Hezbollah lanzó más de 200 cohetes desde Líbano contra Israel entre ayer y hoy, sumándose ataques iraníes con misiles, aunque no hubo víctimas porque los proyectiles fueron interceptados o cayeron en áreas abiertas.
El periodista Marcelo Kicilevsky, desde Israel, informó que el gabinete se reúne para decidir respuestas y el ejército traslada la unidad Golani desde Gaza al norte, ante el umbral de más de 100 cohetes diarios que históricamente activa operativos a gran escala. Israel responde con despliegues defensivos y ataques aéreos en el sur de Líbano, Beirut y Irán.
Irán escaló atacando al menos cuatro barcos en el Estrecho de Hormuz con minas, donde EE.UU. hundió colocaminas, pero el control total es difícil; el precio del petróleo supera los 100 dólares el barril. Kicilevsky criticó la actitud temeraria y suicida de Irán, que amenaza terminar la guerra.
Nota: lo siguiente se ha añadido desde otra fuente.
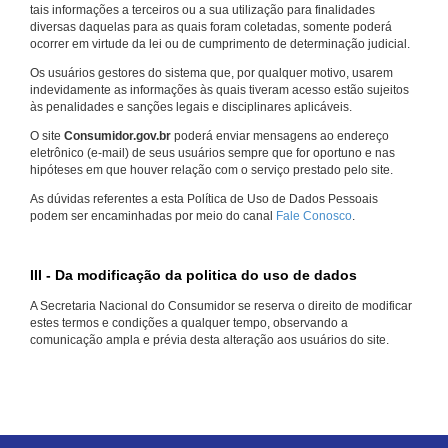
tais informações a terceiros ou a sua utilização para finalidades
diversas daquelas para as quais foram coletadas, somente poderá
ocorrer em virtude da lei ou de cumprimento de determinação judicial.
Os usuários gestores do sistema que, por qualquer motivo, usarem
indevidamente as informações às quais tiveram acesso estão sujeitos
às penalidades e sanções legais e disciplinares aplicáveis.
O site
Consumidor.gov.br
poderá enviar mensagens ao endereço
eletrônico (e-mail) de seus usuários sempre que for oportuno e nas
hipóteses em que houver relação com o serviço prestado pelo site.
As dúvidas referentes a esta Política de Uso de Dados Pessoais
podem ser encaminhadas por meio do canal
Fale Conosco
.
III - Da modificação da politica do uso de dados
A Secretaria Nacional do Consumidor se reserva o direito de modificar
estes termos e condições a qualquer tempo, observando a
comunicação ampla e prévia desta alteração aos usuários do site.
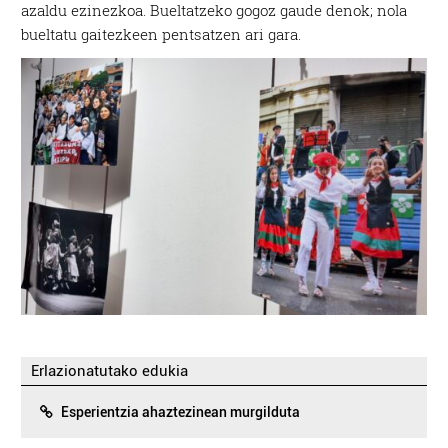
azaldu ezinezkoa. Bueltatzeko gogoz gaude denok; nola
bueltatu gaitezkeen pentsatzen ari gara.
Erlazionatutako edukia
Esperientzia ahaztezinean murgilduta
Se reportaron al menos 8 muertos y 31 heridos en un ataque israelí en Beirut, incluyendo un sacerdote maronita, con destrucción de edificios de Hezbollah y la Guardia Revolucionaria iraní. Donald Trump zigzaguea en declaraciones para manejar expectativas y precios del petróleo.
El Papa León XIV expresó solidaridad por la muerte del sacerdote, en un contexto de guerra donde Hezbollah obedece a su financiador Irán.